Cette querelle neuchâteloise est révélatrice. Depuis une année, l'implication de Suisses dans l'esclavagisme remue les esprits. Ainsi, naît un objet de recherche historique, auquel l'Université de Lausanne a consacré un premier colloque en novembre 2003. Après l'affaire des fonds juifs et celle des relations de la Suisse avec l'Afrique du Sud de l'apartheid, un nouveau débat politico-historique émerge.

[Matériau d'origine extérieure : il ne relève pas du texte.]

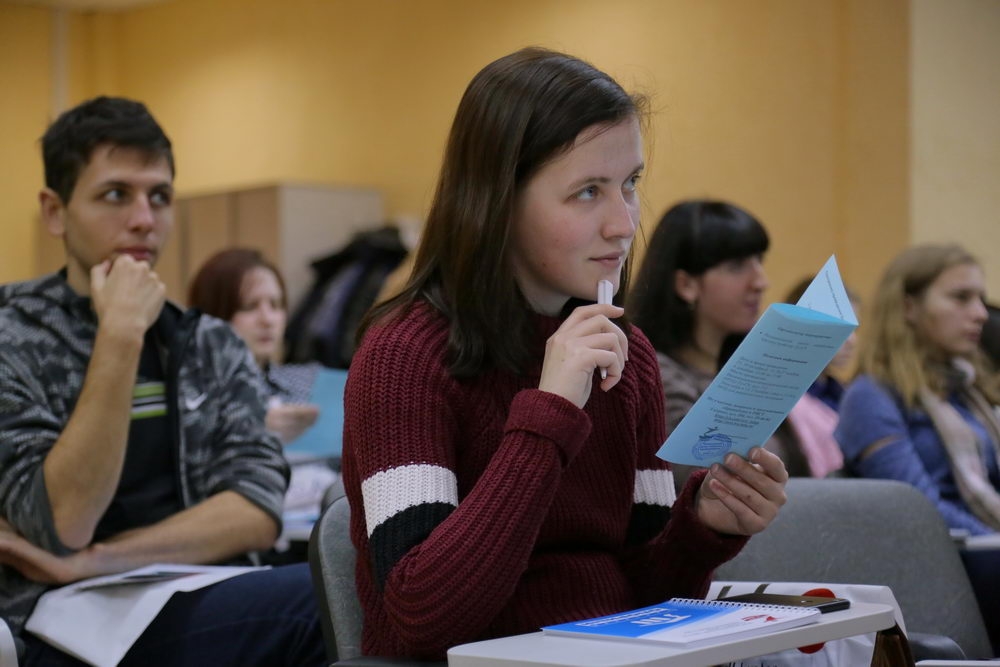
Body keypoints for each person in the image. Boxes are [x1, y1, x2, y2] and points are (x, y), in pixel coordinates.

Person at [341, 47, 789, 661]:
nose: (623, 223)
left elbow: (645, 595)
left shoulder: (629, 356)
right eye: (587, 192)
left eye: (630, 184)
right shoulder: (405, 356)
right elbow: (425, 616)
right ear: (498, 200)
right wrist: (549, 413)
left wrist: (704, 528)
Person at [0, 96, 326, 666]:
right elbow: (62, 523)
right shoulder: (12, 337)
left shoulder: (208, 342)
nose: (144, 220)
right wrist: (120, 335)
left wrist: (99, 559)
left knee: (349, 589)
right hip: (60, 620)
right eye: (115, 195)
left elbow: (255, 507)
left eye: (159, 197)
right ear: (55, 212)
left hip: (192, 590)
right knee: (323, 602)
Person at [629, 200, 804, 488]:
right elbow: (699, 478)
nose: (761, 282)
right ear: (686, 285)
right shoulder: (655, 374)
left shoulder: (744, 373)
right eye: (737, 266)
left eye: (759, 261)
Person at [835, 244, 1000, 535]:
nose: (980, 314)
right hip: (942, 553)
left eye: (980, 299)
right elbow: (918, 509)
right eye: (961, 298)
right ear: (909, 307)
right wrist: (993, 542)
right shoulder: (870, 396)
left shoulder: (968, 391)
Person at [188, 248, 320, 444]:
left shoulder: (312, 381)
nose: (267, 320)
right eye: (249, 306)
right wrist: (253, 428)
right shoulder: (191, 396)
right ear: (213, 314)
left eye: (276, 305)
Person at [777, 276, 862, 478]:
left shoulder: (845, 392)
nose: (852, 340)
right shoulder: (788, 401)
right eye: (840, 328)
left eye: (854, 329)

D'un cabaret saint-gallois au Conseil fédéral

Le mérite en revient à un cabarettiste saint-gallois, par ailleurs enseignant en histoire et ancien député socialiste au Grand conseil. En 2001, Hans Fässler cherche une idée de spectacle pour commémorer le bicentenaire de son canton. Il jette son dévolu sur Toussaint Louverture, héros de l'indépendance haïtienne, emprisonné au Fort de Joux, près de Pontarlier, où il est décédé en 1803. Hans Fässler découvre au fil de ses recherches que des commerçants de l'Est de la Suisse se seraient enrichis en finançant des transports d'esclaves.

Le spectacle de Hans Fässler, «Louverture stirbt 1803», gagna en résonance grâce à la Conférence mondiale contre le racisme de Durban en 2001. La conseillère nationale Pia Hollenstein (Verts/SG), interpelle, le 5 mars 2003, le Conseil fédéral sur la «participation de la Suisse à l'esclavage et au commerce transatlantique des esclaves». En décembre, le gouvernement, par la bouche de Micheline Calmy-Rey, répond que le «Conseil fédéral regrette que des citoyens suisses aient pu être impliqués dans le commerce des esclaves, mais rappelle que la Suisse n'a pas été une puissance coloniale et n'a pas été impliquée dans ce commerce.» En parallèle, divers postulats et interpellations ont été déposés dans onze cantons (Neuchâtel, Vaud, Genève, Berne, Bâle-Ville, Zurich, Saint-Gall, Appenzell Rhodes-Extérieures, Thurgovie, Schaffhouse, Grisons) et trois villes (Saint-Gall, Zurich, Bâle).